Tuntutan GAMMA ke Kejagung
Dalam aksinya, GAMMA menilai Kejari Lebak lamban merespons laporan yang mereka serahkan sejak 2023. Menurut mereka, keterlambatan itu menimbulkan pertanyaan serius soal keseriusan aparat dalam mengusut dugaan penyimpangan yang berkaitan dengan keuangan negara. Karena itu, mereka mendesak Kejagung untuk tidak hanya menerima laporan, tetapi juga melakukan evaluasi terhadap kinerja Kejari Lebak.
Kasus yang Dilaporkan Sejak 2023
Sejumlah dugaan perkara yang disorot GAMMA disebut berkaitan dengan Dinas Pendidikan, Pendapatan Asli Daerah (PAD), dan Anggaran Pendapatan dan Belanja Daerah (APBD) Lebak. Bagi para mahasiswa, lambannya penanganan kasus-kasus tersebut menunjukkan perlunya pemeriksaan lebih jauh agar penegakan hukum berjalan efektif, sesuai aturan, dan tidak memberi ruang bagi praktik korupsi yang merugikan negara.
Ancaman Aksi Berlanjut
GAMMA juga menegaskan bahwa mereka tidak akan berhenti pada satu kali unjuk rasa.
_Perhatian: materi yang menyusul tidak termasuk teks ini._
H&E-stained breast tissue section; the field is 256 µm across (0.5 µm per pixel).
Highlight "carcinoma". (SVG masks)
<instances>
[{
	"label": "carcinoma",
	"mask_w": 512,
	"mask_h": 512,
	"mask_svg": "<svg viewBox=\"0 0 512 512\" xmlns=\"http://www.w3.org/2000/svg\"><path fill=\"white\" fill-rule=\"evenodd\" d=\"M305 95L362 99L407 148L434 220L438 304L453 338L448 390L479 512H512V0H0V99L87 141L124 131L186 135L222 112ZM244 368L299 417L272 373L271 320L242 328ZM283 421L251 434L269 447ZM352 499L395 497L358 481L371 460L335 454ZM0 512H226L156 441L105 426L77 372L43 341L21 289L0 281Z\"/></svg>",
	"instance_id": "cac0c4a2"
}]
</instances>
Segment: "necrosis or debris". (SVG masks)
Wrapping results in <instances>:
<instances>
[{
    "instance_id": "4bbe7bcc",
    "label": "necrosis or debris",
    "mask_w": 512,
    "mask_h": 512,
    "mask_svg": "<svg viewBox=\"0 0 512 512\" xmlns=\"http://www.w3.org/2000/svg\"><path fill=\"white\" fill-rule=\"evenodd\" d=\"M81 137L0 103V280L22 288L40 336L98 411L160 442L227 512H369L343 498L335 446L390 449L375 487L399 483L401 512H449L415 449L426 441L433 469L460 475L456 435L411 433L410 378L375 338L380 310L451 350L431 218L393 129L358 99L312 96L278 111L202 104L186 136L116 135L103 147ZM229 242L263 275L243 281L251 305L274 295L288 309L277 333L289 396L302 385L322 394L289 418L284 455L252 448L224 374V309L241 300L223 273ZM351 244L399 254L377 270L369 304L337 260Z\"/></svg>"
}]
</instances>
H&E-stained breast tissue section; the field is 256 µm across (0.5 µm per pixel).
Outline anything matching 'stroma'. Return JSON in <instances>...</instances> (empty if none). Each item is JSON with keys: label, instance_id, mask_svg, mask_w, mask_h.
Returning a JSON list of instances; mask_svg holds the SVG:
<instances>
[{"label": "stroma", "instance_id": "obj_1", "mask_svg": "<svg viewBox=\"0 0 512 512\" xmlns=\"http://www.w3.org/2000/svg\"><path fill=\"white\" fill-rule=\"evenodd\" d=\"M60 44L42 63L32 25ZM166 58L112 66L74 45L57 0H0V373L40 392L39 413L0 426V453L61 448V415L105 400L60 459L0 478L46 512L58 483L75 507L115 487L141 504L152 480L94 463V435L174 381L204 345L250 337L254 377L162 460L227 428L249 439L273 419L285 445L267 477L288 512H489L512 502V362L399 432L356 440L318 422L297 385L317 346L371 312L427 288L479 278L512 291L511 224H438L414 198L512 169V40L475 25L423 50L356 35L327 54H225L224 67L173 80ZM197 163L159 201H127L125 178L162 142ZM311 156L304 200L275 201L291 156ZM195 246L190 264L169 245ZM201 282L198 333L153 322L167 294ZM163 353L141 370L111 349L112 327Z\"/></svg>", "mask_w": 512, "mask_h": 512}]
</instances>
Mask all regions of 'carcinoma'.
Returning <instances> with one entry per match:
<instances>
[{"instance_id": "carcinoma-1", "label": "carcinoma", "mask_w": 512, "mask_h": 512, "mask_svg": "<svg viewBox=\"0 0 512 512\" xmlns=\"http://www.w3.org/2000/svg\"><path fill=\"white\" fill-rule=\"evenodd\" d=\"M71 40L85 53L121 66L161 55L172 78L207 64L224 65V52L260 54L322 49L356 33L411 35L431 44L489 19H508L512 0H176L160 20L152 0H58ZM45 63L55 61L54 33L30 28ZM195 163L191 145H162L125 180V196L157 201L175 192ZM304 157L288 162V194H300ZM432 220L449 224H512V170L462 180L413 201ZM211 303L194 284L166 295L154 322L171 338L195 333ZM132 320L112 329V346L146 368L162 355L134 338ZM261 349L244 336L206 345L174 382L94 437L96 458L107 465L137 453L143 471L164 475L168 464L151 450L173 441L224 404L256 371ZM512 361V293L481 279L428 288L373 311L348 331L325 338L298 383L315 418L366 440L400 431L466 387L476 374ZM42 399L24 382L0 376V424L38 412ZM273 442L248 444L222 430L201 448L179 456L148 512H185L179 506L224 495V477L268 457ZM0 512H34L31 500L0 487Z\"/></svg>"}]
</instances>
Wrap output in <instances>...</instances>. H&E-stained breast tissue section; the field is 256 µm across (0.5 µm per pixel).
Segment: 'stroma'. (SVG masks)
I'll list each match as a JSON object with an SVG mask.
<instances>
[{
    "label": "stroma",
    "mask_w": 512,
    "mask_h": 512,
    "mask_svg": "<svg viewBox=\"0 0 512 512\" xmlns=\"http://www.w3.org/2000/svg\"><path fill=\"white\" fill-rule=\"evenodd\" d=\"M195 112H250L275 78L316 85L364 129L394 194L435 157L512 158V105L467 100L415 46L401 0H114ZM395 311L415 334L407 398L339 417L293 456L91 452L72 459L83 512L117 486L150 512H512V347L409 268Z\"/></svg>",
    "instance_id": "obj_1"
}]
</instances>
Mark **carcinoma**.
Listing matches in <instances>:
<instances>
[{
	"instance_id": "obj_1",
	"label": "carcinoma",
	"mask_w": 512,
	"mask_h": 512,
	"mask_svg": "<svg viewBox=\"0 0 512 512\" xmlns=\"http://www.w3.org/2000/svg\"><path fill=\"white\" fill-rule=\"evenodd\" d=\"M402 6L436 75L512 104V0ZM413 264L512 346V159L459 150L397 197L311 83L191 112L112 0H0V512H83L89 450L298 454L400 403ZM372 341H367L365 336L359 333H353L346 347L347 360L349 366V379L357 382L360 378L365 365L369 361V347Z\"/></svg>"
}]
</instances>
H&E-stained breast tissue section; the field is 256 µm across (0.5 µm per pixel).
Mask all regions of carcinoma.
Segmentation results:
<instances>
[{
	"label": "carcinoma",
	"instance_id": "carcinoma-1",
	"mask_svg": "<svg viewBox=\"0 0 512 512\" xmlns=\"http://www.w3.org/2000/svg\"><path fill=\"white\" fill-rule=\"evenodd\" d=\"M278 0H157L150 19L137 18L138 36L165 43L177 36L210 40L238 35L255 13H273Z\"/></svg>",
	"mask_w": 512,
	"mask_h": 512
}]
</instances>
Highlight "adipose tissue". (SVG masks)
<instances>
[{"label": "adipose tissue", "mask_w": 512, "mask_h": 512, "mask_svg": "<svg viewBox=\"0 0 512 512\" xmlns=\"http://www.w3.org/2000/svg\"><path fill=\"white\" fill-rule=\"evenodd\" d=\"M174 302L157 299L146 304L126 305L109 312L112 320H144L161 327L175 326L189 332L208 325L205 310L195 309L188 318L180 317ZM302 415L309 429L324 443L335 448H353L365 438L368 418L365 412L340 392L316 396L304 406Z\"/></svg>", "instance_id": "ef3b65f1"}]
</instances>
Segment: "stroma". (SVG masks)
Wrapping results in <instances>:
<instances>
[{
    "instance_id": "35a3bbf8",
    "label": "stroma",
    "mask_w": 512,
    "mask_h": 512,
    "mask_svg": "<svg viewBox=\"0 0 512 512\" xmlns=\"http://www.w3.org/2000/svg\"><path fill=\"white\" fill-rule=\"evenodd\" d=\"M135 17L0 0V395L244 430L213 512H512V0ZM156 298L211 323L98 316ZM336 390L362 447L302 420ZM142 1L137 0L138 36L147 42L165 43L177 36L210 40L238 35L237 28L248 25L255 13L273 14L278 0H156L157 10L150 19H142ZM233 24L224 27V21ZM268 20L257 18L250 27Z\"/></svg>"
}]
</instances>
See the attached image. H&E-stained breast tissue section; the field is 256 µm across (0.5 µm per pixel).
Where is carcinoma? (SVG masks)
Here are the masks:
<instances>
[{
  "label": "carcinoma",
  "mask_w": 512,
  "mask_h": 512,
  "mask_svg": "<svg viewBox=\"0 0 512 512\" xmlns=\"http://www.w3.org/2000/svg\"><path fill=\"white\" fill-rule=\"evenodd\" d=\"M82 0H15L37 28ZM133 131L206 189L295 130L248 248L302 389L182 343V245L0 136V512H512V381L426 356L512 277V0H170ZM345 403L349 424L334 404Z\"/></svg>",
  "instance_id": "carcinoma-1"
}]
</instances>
Mereka meminta Kejagung segera mengambil langkah atas laporan yang sudah disampaikan, termasuk mempertimbangkan pencopotan Kajari Lebak bila dinilai diperlukan. Jika tuntutan itu tidak dipenuhi, mereka menyatakan akan terus menggelar aksi untuk menekan Kejagung agar menindaklanjuti persoalan tersebut.